**ASSIGNMENT**
Copy exactly, and only, the lines from the one with "X110944000Y-32778000D03*" to the end of the listing; omit pictures.

**RECORDS TO PROCESS**
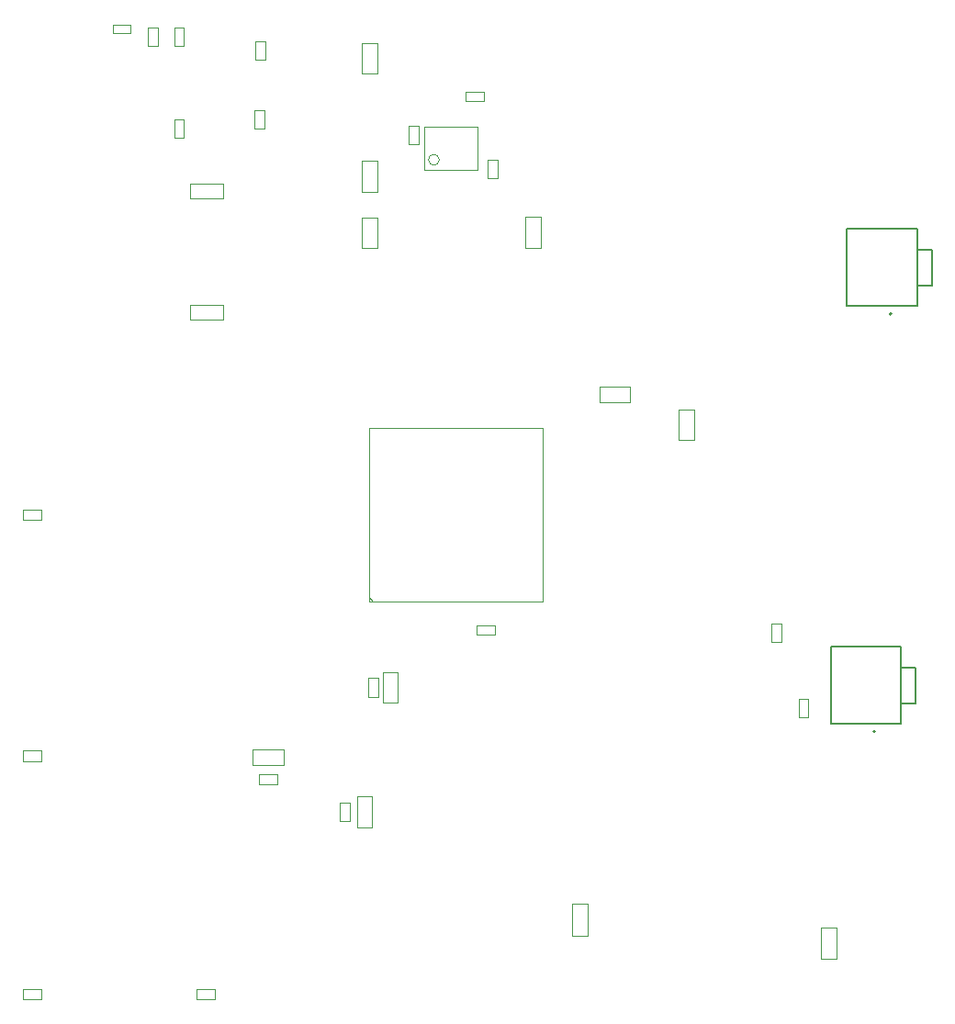
<source format=gbr>
G04*
G04 #@! TF.GenerationSoftware,Altium Limited,Altium Designer,24.2.2 (26)*
G04*
G04 Layer_Color=16711935*
%FSLAX44Y44*%
%MOMM*%
G71*
G04*
G04 #@! TF.SameCoordinates,D1F85D35-12B9-47B7-842E-F7ABDB1EEA32*
G04*
G04*
G04 #@! TF.FilePolarity,Positive*
G04*
G01*
G75*
%ADD12C,0.2000*%
%ADD13C,0.1270*%
%ADD16C,0.1000*%
%ADD129C,0.0254*%
D12*
X947000Y354500D02*
G03*
X947000Y354500I-1000J0D01*
G01*
X962000Y739500D02*
G03*
X962000Y739500I-1000J0D01*
G01*
D13*
X971400Y413500D02*
X984500D01*
Y380500D02*
Y413500D01*
X971400Y380500D02*
X984500D01*
X906000Y361500D02*
X971000D01*
X906000D02*
Y432500D01*
X971000D01*
Y361500D02*
Y432500D01*
X986000Y746500D02*
Y817500D01*
X921000D02*
X986000D01*
X921000Y746500D02*
Y817500D01*
Y746500D02*
X986000D01*
X986400Y765500D02*
X999500D01*
Y798500D01*
X986400D02*
X999500D01*
D16*
X545000Y881500D02*
G03*
X545000Y881500I-5000J0D01*
G01*
X161500Y549341D02*
X178500D01*
X161500Y558841D02*
X178500D01*
Y549341D02*
Y558841D01*
X161500Y549341D02*
Y558841D01*
X321000Y107676D02*
X338000D01*
X321000Y117176D02*
X338000D01*
Y107676D02*
Y117176D01*
X321000Y107676D02*
Y117176D01*
X161500Y327250D02*
X178500D01*
X161500Y336750D02*
X178500D01*
Y327250D02*
Y336750D01*
X161500Y327250D02*
Y336750D01*
X161500Y107676D02*
X178500D01*
X161500Y117176D02*
X178500D01*
Y107676D02*
Y117176D01*
X161500Y107676D02*
Y117176D01*
X681852Y165623D02*
Y195623D01*
X667852Y165623D02*
Y195623D01*
X681852D01*
X667852Y165623D02*
X681852D01*
X569270Y935230D02*
Y944230D01*
X586270Y935230D02*
Y944230D01*
X569270D02*
X586270D01*
X569270Y935230D02*
X586270D01*
X531000Y872500D02*
X580000D01*
X531000Y911500D02*
X580000D01*
X531000Y872500D02*
Y911500D01*
X580000Y872500D02*
Y911500D01*
X517060Y895500D02*
X526060D01*
X517060Y912500D02*
X526060D01*
X517060Y895500D02*
Y912500D01*
X526060Y895500D02*
Y912500D01*
X579500Y443500D02*
Y452500D01*
X596500Y443500D02*
Y452500D01*
X579500Y443500D02*
X596500D01*
X579500Y452500D02*
X596500D01*
X598500Y864489D02*
Y881489D01*
X589500Y864489D02*
Y881489D01*
X598500D01*
X589500Y864489D02*
X598500D01*
X766000Y622750D02*
X780000D01*
X766000Y651250D02*
X780000D01*
Y622750D02*
Y651250D01*
X766000Y622750D02*
Y651250D01*
X721250Y658000D02*
Y672000D01*
X692750Y658000D02*
Y672000D01*
X721250D01*
X692750Y658000D02*
X721250D01*
X474000Y960750D02*
X488000D01*
X474000Y989250D02*
X488000D01*
X474000Y960750D02*
Y989250D01*
X488000Y960750D02*
Y989250D01*
X375500Y973500D02*
X384500D01*
X375500Y990500D02*
X384500D01*
X375500Y973500D02*
Y990500D01*
X384500Y973500D02*
Y990500D01*
X309500Y986000D02*
Y1003000D01*
X300500Y986000D02*
Y1003000D01*
X309500D01*
X300500Y986000D02*
X309500D01*
X276226D02*
X285726D01*
X276226Y1003000D02*
X285726D01*
X276226Y986000D02*
Y1003000D01*
X285726Y986000D02*
Y1003000D01*
X300500Y901500D02*
Y918500D01*
X309500Y901500D02*
Y918500D01*
X300500Y901500D02*
X309500D01*
X300500Y918500D02*
X309500D01*
X474000Y851750D02*
X488000D01*
X474000Y880250D02*
X488000D01*
X474000Y851750D02*
Y880250D01*
X488000Y851750D02*
Y880250D01*
X315500Y734000D02*
Y748000D01*
X345500Y734000D02*
Y748000D01*
X315500Y734000D02*
X345500D01*
X315500Y748000D02*
X345500D01*
Y845430D02*
Y859430D01*
X315500Y845430D02*
Y859430D01*
X345500D01*
X315500Y845430D02*
X345500D01*
X243999Y997999D02*
X259999D01*
X243999Y1005999D02*
X259999D01*
Y997999D02*
Y1005999D01*
X243999Y997999D02*
Y1005999D01*
X876500Y367500D02*
Y384500D01*
X885500Y367500D02*
Y384500D01*
X876500Y367500D02*
X885500D01*
X876500Y384500D02*
X885500D01*
X851250Y436500D02*
X860750D01*
X851250Y453500D02*
X860750D01*
X851250Y436500D02*
Y453500D01*
X860750Y436500D02*
Y453500D01*
X897000Y144750D02*
X911000D01*
X897000Y173250D02*
X911000D01*
X897000Y144750D02*
Y173250D01*
X911000Y144750D02*
Y173250D01*
X462646Y271961D02*
Y288961D01*
X453646Y271961D02*
Y288961D01*
Y271961D02*
X462646D01*
X453646Y288961D02*
X462646D01*
X469146Y294711D02*
X483146D01*
X469146Y266211D02*
X483146D01*
X469146D02*
Y294711D01*
X483146Y266211D02*
Y294711D01*
X378646Y305961D02*
X395646D01*
X378646Y314961D02*
X395646D01*
X378646Y305961D02*
Y314961D01*
X395646Y305961D02*
Y314961D01*
X401396Y323461D02*
Y337461D01*
X372896Y323461D02*
Y337461D01*
X401396D01*
X372896Y323461D02*
X401396D01*
X488500Y386500D02*
Y403500D01*
X479500Y386500D02*
Y403500D01*
X488500D01*
X479500Y386500D02*
X488500D01*
X493000Y380750D02*
X507000D01*
X493000Y409250D02*
X507000D01*
X493000Y380750D02*
Y409250D01*
X507000Y380750D02*
Y409250D01*
X638372Y800497D02*
Y828997D01*
X624372Y800497D02*
Y828997D01*
X638372D01*
X624372Y800497D02*
X638372D01*
X474000Y799750D02*
Y828250D01*
X488000Y799750D02*
Y828250D01*
X474000Y799750D02*
X488000D01*
X474000Y828250D02*
X488000D01*
X374500Y910500D02*
X383500D01*
X374500Y927500D02*
X383500D01*
X374500Y910500D02*
Y927500D01*
X383500Y910500D02*
Y927500D01*
D129*
X479990Y477990D02*
X483990Y473990D01*
X640010D02*
Y634010D01*
X479990D02*
X640010D01*
X479990Y473990D02*
Y634010D01*
Y473990D02*
X640010D01*
M02*

</source>
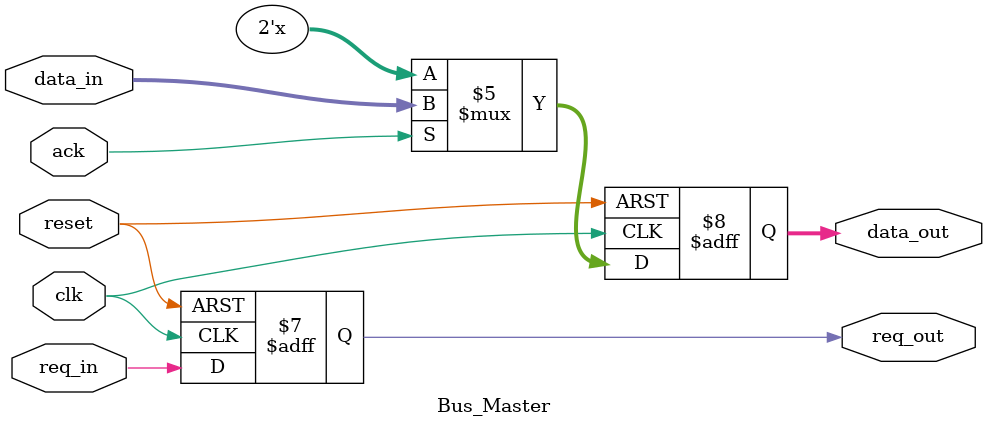
<source format=v>
`timescale 1ns / 1ps


module Bus_Master
(
   input clk,
   input reset,
   input req_in,
   input ack,
   input [1:0] data_in,
   output reg req_out,
   output reg [1:0] data_out
);

always@(posedge clk, posedge reset) begin
        if (reset) begin
            data_out <= 2'b0;
            req_out  <= 1'b0;
        end
        else if (ack) begin
            data_out <= data_in; 
            req_out  <= req_in;
        end  
        else begin
            data_out <= 2'bz;
            req_out  <= req_in;
        end
    end 
endmodule

</source>
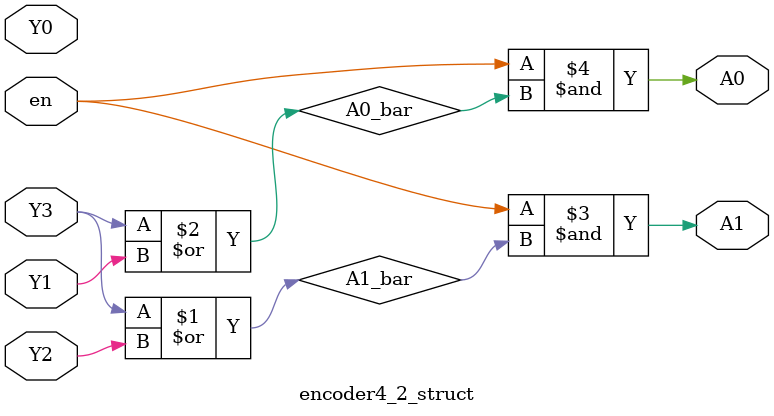
<source format=v>
`timescale 1ns / 1ps


module encoder4_2_struct(
    input en,
    input Y3,Y2,Y1,Y0,
    output A1,A0
    );
   
    wire A1_bar,A0_bar;
    
    or(A1_bar,Y3,Y2);
    or(A0_bar,Y3,Y1);
    
    and(A1,en,A1_bar);
    and(A0,en,A0_bar);
    
endmodule

</source>
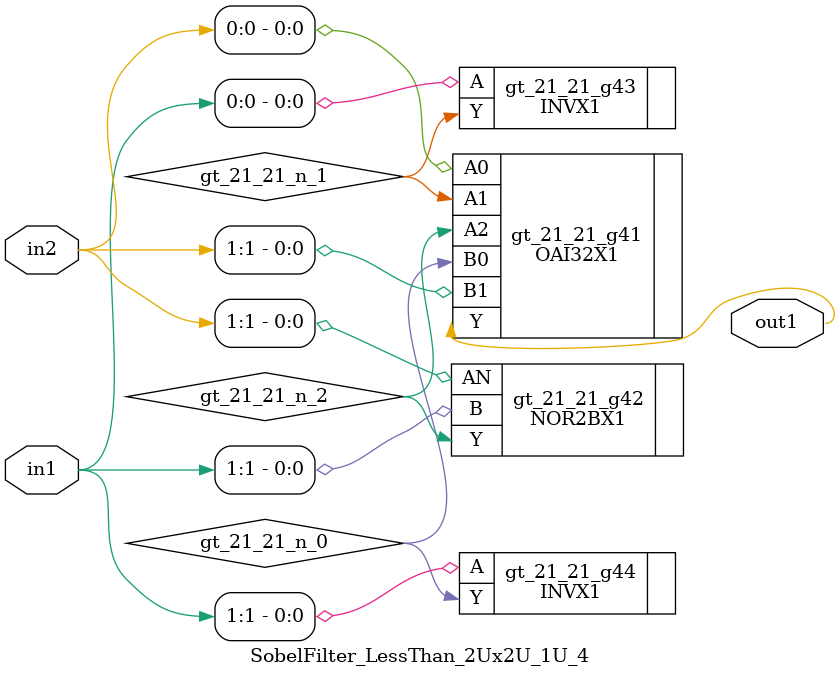
<source format=v>
`timescale 1ps / 1ps


module SobelFilter_LessThan_2Ux2U_1U_4(in2, in1, out1);
  input [1:0] in2, in1;
  output out1;
  wire [1:0] in2, in1;
  wire out1;
  wire gt_21_21_n_0, gt_21_21_n_1, gt_21_21_n_2;
  OAI32X1 gt_21_21_g41(.A0 (in2[0]), .A1 (gt_21_21_n_1), .A2
       (gt_21_21_n_2), .B0 (gt_21_21_n_0), .B1 (in2[1]), .Y (out1));
  NOR2BX1 gt_21_21_g42(.AN (in2[1]), .B (in1[1]), .Y (gt_21_21_n_2));
  INVX1 gt_21_21_g43(.A (in1[0]), .Y (gt_21_21_n_1));
  INVX1 gt_21_21_g44(.A (in1[1]), .Y (gt_21_21_n_0));
endmodule



</source>
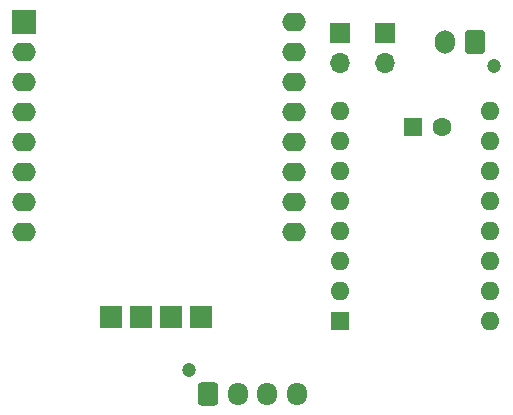
<source format=gbr>
%TF.GenerationSoftware,KiCad,Pcbnew,(6.0.7)*%
%TF.CreationDate,2022-09-22T21:27:18+02:00*%
%TF.ProjectId,PEQUENAreducida,50455155-454e-4417-9265-647563696461,rev?*%
%TF.SameCoordinates,Original*%
%TF.FileFunction,Soldermask,Bot*%
%TF.FilePolarity,Negative*%
%FSLAX46Y46*%
G04 Gerber Fmt 4.6, Leading zero omitted, Abs format (unit mm)*
G04 Created by KiCad (PCBNEW (6.0.7)) date 2022-09-22 21:27:18*
%MOMM*%
%LPD*%
G01*
G04 APERTURE LIST*
G04 Aperture macros list*
%AMRoundRect*
0 Rectangle with rounded corners*
0 $1 Rounding radius*
0 $2 $3 $4 $5 $6 $7 $8 $9 X,Y pos of 4 corners*
0 Add a 4 corners polygon primitive as box body*
4,1,4,$2,$3,$4,$5,$6,$7,$8,$9,$2,$3,0*
0 Add four circle primitives for the rounded corners*
1,1,$1+$1,$2,$3*
1,1,$1+$1,$4,$5*
1,1,$1+$1,$6,$7*
1,1,$1+$1,$8,$9*
0 Add four rect primitives between the rounded corners*
20,1,$1+$1,$2,$3,$4,$5,0*
20,1,$1+$1,$4,$5,$6,$7,0*
20,1,$1+$1,$6,$7,$8,$9,0*
20,1,$1+$1,$8,$9,$2,$3,0*%
G04 Aperture macros list end*
%ADD10R,2.000000X2.000000*%
%ADD11O,2.000000X1.600000*%
%ADD12R,1.600000X1.600000*%
%ADD13C,1.600000*%
%ADD14C,1.200000*%
%ADD15RoundRect,0.250000X-0.600000X-0.725000X0.600000X-0.725000X0.600000X0.725000X-0.600000X0.725000X0*%
%ADD16O,1.700000X1.950000*%
%ADD17RoundRect,0.250000X0.600000X0.750000X-0.600000X0.750000X-0.600000X-0.750000X0.600000X-0.750000X0*%
%ADD18O,1.700000X2.000000*%
%ADD19R,1.700000X1.700000*%
%ADD20O,1.700000X1.700000*%
%ADD21R,1.930400X1.930400*%
%ADD22O,1.600000X1.600000*%
G04 APERTURE END LIST*
D10*
%TO.C,WEMOS D1*%
X110944000Y-32778000D03*
D11*
X110944000Y-35318000D03*
X110944000Y-37858000D03*
X110944000Y-40398000D03*
X110944000Y-42938000D03*
X110944000Y-45478000D03*
X110944000Y-48018000D03*
X110944000Y-50558000D03*
X133804000Y-50558000D03*
X133804000Y-48018000D03*
X133804000Y-45478000D03*
X133804000Y-42938000D03*
X133804000Y-40398000D03*
X133804000Y-37858000D03*
X133804000Y-35318000D03*
X133804000Y-32778000D03*
%TD*%
D12*
%TO.C,35V100mf*%
X143844888Y-41700000D03*
D13*
X146344888Y-41700000D03*
%TD*%
D14*
%TO.C,MOTOR*%
X124950000Y-62275000D03*
D15*
X126550000Y-64275000D03*
D16*
X129050000Y-64275000D03*
X131550000Y-64275000D03*
X134050000Y-64275000D03*
%TD*%
D14*
%TO.C,- 24V +*%
X150698000Y-36544000D03*
D17*
X149098000Y-34544000D03*
D18*
X146598000Y-34544000D03*
%TD*%
D19*
%TO.C,J2*%
X137668000Y-33782000D03*
D20*
X137668000Y-36322000D03*
%TD*%
D19*
%TO.C,J1*%
X141478000Y-33782000D03*
D20*
X141478000Y-36322000D03*
%TD*%
D21*
%TO.C,WEMOS D1*%
X125890000Y-57775000D03*
X120810000Y-57775000D03*
X123350000Y-57775000D03*
X118270000Y-57775000D03*
%TD*%
D12*
%TO.C,DRIVER*%
X137668000Y-58166000D03*
D22*
X137668000Y-55626000D03*
X137668000Y-53086000D03*
X137668000Y-50546000D03*
X137668000Y-48006000D03*
X137668000Y-45466000D03*
X137668000Y-42926000D03*
X137668000Y-40386000D03*
X150368000Y-40386000D03*
X150368000Y-42926000D03*
X150368000Y-45466000D03*
X150368000Y-48006000D03*
X150368000Y-50546000D03*
X150368000Y-53086000D03*
X150368000Y-55626000D03*
X150368000Y-58166000D03*
%TD*%
M02*

</source>
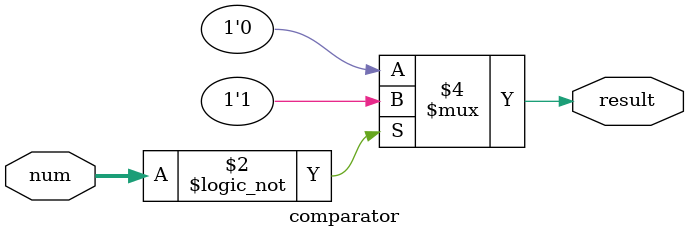
<source format=v>
`timescale 1ns / 1ps


module comparator(num,result);
    parameter WIDTH = 8;
    input [WIDTH-1:0] num;
    output reg result;
    always@(num)
        if (num == 0)
            result = 1;
        else
            result = 0;
endmodule

</source>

**SOLVED PROBLEM**
X110944000Y-32778000D03*
D11*
X110944000Y-35318000D03*
X110944000Y-37858000D03*
X110944000Y-40398000D03*
X110944000Y-42938000D03*
X110944000Y-45478000D03*
X110944000Y-48018000D03*
X110944000Y-50558000D03*
X133804000Y-50558000D03*
X133804000Y-48018000D03*
X133804000Y-45478000D03*
X133804000Y-42938000D03*
X133804000Y-40398000D03*
X133804000Y-37858000D03*
X133804000Y-35318000D03*
X133804000Y-32778000D03*
%TD*%
D12*
%TO.C,35V100mf*%
X143844888Y-41700000D03*
D13*
X146344888Y-41700000D03*
%TD*%
D14*
%TO.C,MOTOR*%
X124950000Y-62275000D03*
D15*
X126550000Y-64275000D03*
D16*
X129050000Y-64275000D03*
X131550000Y-64275000D03*
X134050000Y-64275000D03*
%TD*%
D14*
%TO.C,- 24V +*%
X150698000Y-36544000D03*
D17*
X149098000Y-34544000D03*
D18*
X146598000Y-34544000D03*
%TD*%
D19*
%TO.C,J2*%
X137668000Y-33782000D03*
D20*
X137668000Y-36322000D03*
%TD*%
D19*
%TO.C,J1*%
X141478000Y-33782000D03*
D20*
X141478000Y-36322000D03*
%TD*%
D21*
%TO.C,WEMOS D1*%
X125890000Y-57775000D03*
X120810000Y-57775000D03*
X123350000Y-57775000D03*
X118270000Y-57775000D03*
%TD*%
D12*
%TO.C,DRIVER*%
X137668000Y-58166000D03*
D22*
X137668000Y-55626000D03*
X137668000Y-53086000D03*
X137668000Y-50546000D03*
X137668000Y-48006000D03*
X137668000Y-45466000D03*
X137668000Y-42926000D03*
X137668000Y-40386000D03*
X150368000Y-40386000D03*
X150368000Y-42926000D03*
X150368000Y-45466000D03*
X150368000Y-48006000D03*
X150368000Y-50546000D03*
X150368000Y-53086000D03*
X150368000Y-55626000D03*
X150368000Y-58166000D03*
%TD*%
M02*

</source>
<source format=v>
`timescale 1ns / 1ps


module comparator(num,result);
    parameter WIDTH = 8;
    input [WIDTH-1:0] num;
    output reg result;
    always@(num)
        if (num == 0)
            result = 1;
        else
            result = 0;
endmodule

</source>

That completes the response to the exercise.